Jack Nicklaus says Tiger Woods will have a very difficult time making a comeback to competitive golf as he deals with physical injury issues and undergoes treatment for managing medications.
Speaking Monday to USA Today at a charity tournament in Virginia, the winner of a record 18 major titles was not optimistic in the wake of Woods's arrest last month for driving while impaired and back surgery Woods revealed in April he has undergone.
"He'll have a very hard time. I don't know whether Tiger will play much golf anymore," Nicklaus said.
"He might come back and play - I think it would be pretty tough for him, after getting (his spine) fused and as many problems as he has had recently.
"His are more life problems than they are golf problems right now."
Woods will not appear at this week's PGA National tournament in suburban Washington because he continues to undergo treatment for managing medications for back pain and a sleeping disorder, issues Woods revealed last week in a Twitter posting.
Last month, Woods was arrested and charged with impaired driving near his Florida home.
A breathalyzer showed no alcohol in his system and he later said he was unaware he would have such a strong reaction to several prescription medications he was taking simultaneously.
Woods ranks second in major titles with 14 and in PGA career titles with 79, three shy of Sam Snead's record total.

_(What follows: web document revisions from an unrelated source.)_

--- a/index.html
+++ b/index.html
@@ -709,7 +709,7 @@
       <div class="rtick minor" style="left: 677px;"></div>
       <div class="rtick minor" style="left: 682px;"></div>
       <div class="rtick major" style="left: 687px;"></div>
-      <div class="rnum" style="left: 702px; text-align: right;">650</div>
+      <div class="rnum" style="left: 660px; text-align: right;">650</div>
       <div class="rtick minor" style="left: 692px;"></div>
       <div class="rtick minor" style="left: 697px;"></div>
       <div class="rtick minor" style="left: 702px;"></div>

But Nicklaus said Woods will not have his legacy defined merely by golf titles.
"Whether he plays golf or not, I think he has got an awful lot to offer the youth of the country and the game itself," Nicklaus said.

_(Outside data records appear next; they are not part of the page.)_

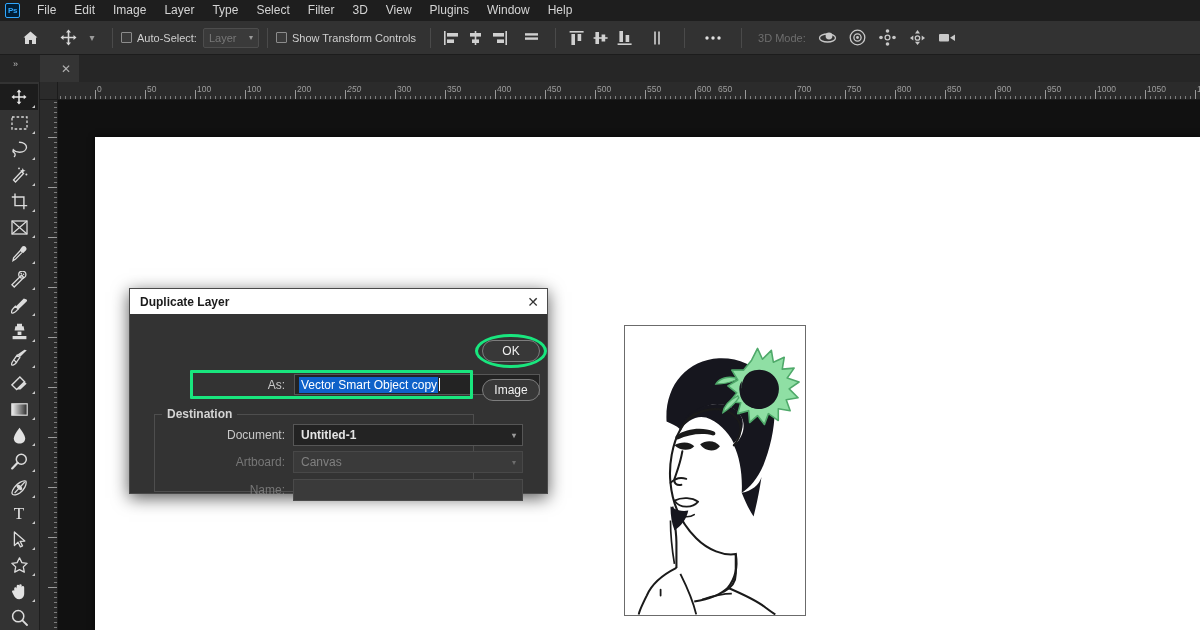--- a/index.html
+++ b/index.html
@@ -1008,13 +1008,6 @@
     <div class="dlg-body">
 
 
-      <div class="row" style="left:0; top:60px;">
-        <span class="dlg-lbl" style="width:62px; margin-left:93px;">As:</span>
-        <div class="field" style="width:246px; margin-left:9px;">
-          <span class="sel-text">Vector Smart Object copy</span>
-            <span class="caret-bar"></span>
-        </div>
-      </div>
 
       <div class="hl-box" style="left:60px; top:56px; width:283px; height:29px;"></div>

Woods began his most recent comeback attempt in December in the Bahamas, but missed the cut at Torrey Pines in January and withdrew from an event in Dubai in February.
In April, he announced his fourth back surgery and said he would not play again this season.
Woods sends at-risk youth to college with money raised through his charity foundation.
"Tiger is a good kid. He cares about people. And we'll just see what happens," Nicklaus told the newspaper.
"I hope he gets his life straightened out with the problems he has had and be able to lead a normal life, but also use what he has done and his legacy to help a lot of kids and a lot of other people."